▸ **PROBLEM DESCRIPTION**
The expected output is the line with "X99060000Y-68580000D03*" followed by every remaining line of the entries, all repeated exactly.

▸ **TASK INPUT**

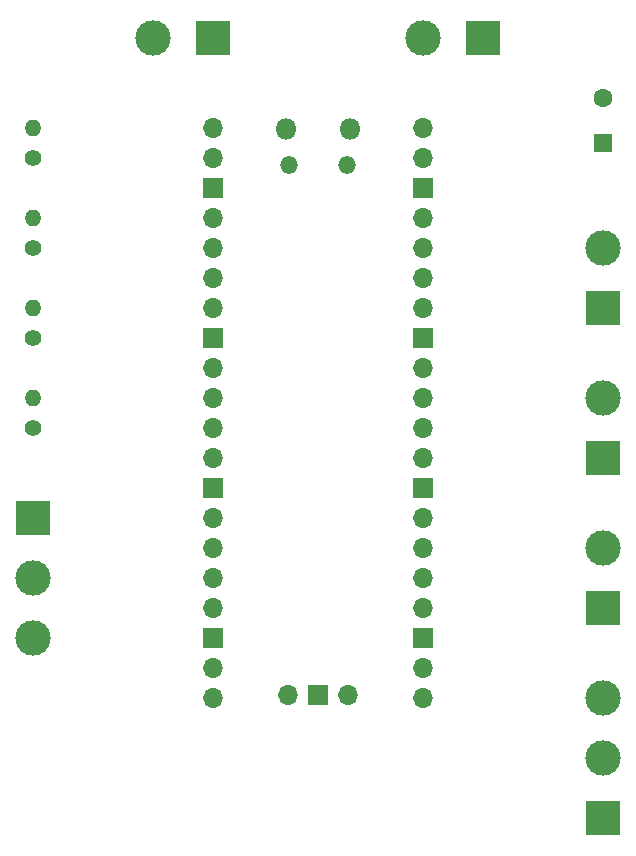
<source format=gbr>
%TF.GenerationSoftware,KiCad,Pcbnew,7.0.6-0*%
%TF.CreationDate,2023-12-23T18:42:55-05:00*%
%TF.ProjectId,Cornhole Wiring,436f726e-686f-46c6-9520-576972696e67,rev?*%
%TF.SameCoordinates,Original*%
%TF.FileFunction,Soldermask,Bot*%
%TF.FilePolarity,Negative*%
%FSLAX46Y46*%
G04 Gerber Fmt 4.6, Leading zero omitted, Abs format (unit mm)*
G04 Created by KiCad (PCBNEW 7.0.6-0) date 2023-12-23 18:42:55*
%MOMM*%
%LPD*%
G01*
G04 APERTURE LIST*
%ADD10C,3.000000*%
%ADD11R,3.000000X3.000000*%
%ADD12O,1.800000X1.800000*%
%ADD13O,1.500000X1.500000*%
%ADD14O,1.700000X1.700000*%
%ADD15R,1.700000X1.700000*%
%ADD16C,1.400000*%
%ADD17O,1.400000X1.400000*%
%ADD18C,1.600000*%
%ADD19R,1.600000X1.600000*%
G04 APERTURE END LIST*
D10*
%TO.C,J6*%
X114300000Y-109220000D03*
X114300000Y-114300000D03*
D11*
X114300000Y-119380000D03*
%TD*%
%TO.C,J1*%
X81280000Y-53340000D03*
D10*
X76200000Y-53340000D03*
%TD*%
D12*
%TO.C,U1*%
X87445000Y-61090000D03*
D13*
X87745000Y-64120000D03*
X92595000Y-64120000D03*
D12*
X92895000Y-61090000D03*
D14*
X81280000Y-60960000D03*
X81280000Y-63500000D03*
D15*
X81280000Y-66040000D03*
D14*
X81280000Y-68580000D03*
X81280000Y-71120000D03*
X81280000Y-73660000D03*
X81280000Y-76200000D03*
D15*
X81280000Y-78740000D03*
D14*
X81280000Y-81280000D03*
X81280000Y-83820000D03*
X81280000Y-86360000D03*
X81280000Y-88900000D03*
D15*
X81280000Y-91440000D03*
D14*
X81280000Y-93980000D03*
X81280000Y-96520000D03*
X81280000Y-99060000D03*
X81280000Y-101600000D03*
D15*
X81280000Y-104140000D03*
D14*
X81280000Y-106680000D03*
X81280000Y-109220000D03*
X99060000Y-109220000D03*
X99060000Y-106680000D03*
D15*
X99060000Y-104140000D03*
D14*
X99060000Y-101600000D03*
X99060000Y-99060000D03*
X99060000Y-96520000D03*
X99060000Y-93980000D03*
D15*
X99060000Y-91440000D03*
D14*
X99060000Y-88900000D03*
X99060000Y-86360000D03*
X99060000Y-83820000D03*
X99060000Y-81280000D03*
D15*
X99060000Y-78740000D03*
D14*
X99060000Y-76200000D03*
X99060000Y-73660000D03*
X99060000Y-71120000D03*
X99060000Y-68580000D03*
D15*
X99060000Y-66040000D03*
D14*
X99060000Y-63500000D03*
X99060000Y-60960000D03*
X87630000Y-108990000D03*
D15*
X90170000Y-108990000D03*
D14*
X92710000Y-108990000D03*
%TD*%
D16*
%TO.C,R4*%
X66040000Y-63500000D03*
D17*
X66040000Y-60960000D03*
%TD*%
D16*
%TO.C,R3*%
X66040000Y-86360000D03*
D17*
X66040000Y-83820000D03*
%TD*%
D16*
%TO.C,R2*%
X66040000Y-71120000D03*
D17*
X66040000Y-68580000D03*
%TD*%
D16*
%TO.C,R1*%
X66040000Y-78740000D03*
D17*
X66040000Y-76200000D03*
%TD*%
D10*
%TO.C,J7*%
X114300000Y-83820000D03*
D11*
X114300000Y-88900000D03*
%TD*%
D10*
%TO.C,J5*%
X99060000Y-53340000D03*
D11*
X104140000Y-53340000D03*
%TD*%
D10*
%TO.C,J4*%
X114300000Y-96520000D03*
D11*
X114300000Y-101600000D03*
%TD*%
%TO.C,J3*%
X114300000Y-76200000D03*
D10*
X114300000Y-71120000D03*
%TD*%
D11*
%TO.C,J2*%
X66040000Y-93980000D03*
D10*
X66040000Y-99060000D03*
X66040000Y-104140000D03*
%TD*%
D18*
%TO.C,C1*%
X114300000Y-58420000D03*
D19*
X114300000Y-62220000D03*
%TD*%
M02*

</source>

▸ **TASK ANSWER**
X99060000Y-68580000D03*
D15*
X99060000Y-66040000D03*
D14*
X99060000Y-63500000D03*
X99060000Y-60960000D03*
X87630000Y-108990000D03*
D15*
X90170000Y-108990000D03*
D14*
X92710000Y-108990000D03*
%TD*%
D16*
%TO.C,R4*%
X66040000Y-63500000D03*
D17*
X66040000Y-60960000D03*
%TD*%
D16*
%TO.C,R3*%
X66040000Y-86360000D03*
D17*
X66040000Y-83820000D03*
%TD*%
D16*
%TO.C,R2*%
X66040000Y-71120000D03*
D17*
X66040000Y-68580000D03*
%TD*%
D16*
%TO.C,R1*%
X66040000Y-78740000D03*
D17*
X66040000Y-76200000D03*
%TD*%
D10*
%TO.C,J7*%
X114300000Y-83820000D03*
D11*
X114300000Y-88900000D03*
%TD*%
D10*
%TO.C,J5*%
X99060000Y-53340000D03*
D11*
X104140000Y-53340000D03*
%TD*%
D10*
%TO.C,J4*%
X114300000Y-96520000D03*
D11*
X114300000Y-101600000D03*
%TD*%
%TO.C,J3*%
X114300000Y-76200000D03*
D10*
X114300000Y-71120000D03*
%TD*%
D11*
%TO.C,J2*%
X66040000Y-93980000D03*
D10*
X66040000Y-99060000D03*
X66040000Y-104140000D03*
%TD*%
D18*
%TO.C,C1*%
X114300000Y-58420000D03*
D19*
X114300000Y-62220000D03*
%TD*%
M02*

</source>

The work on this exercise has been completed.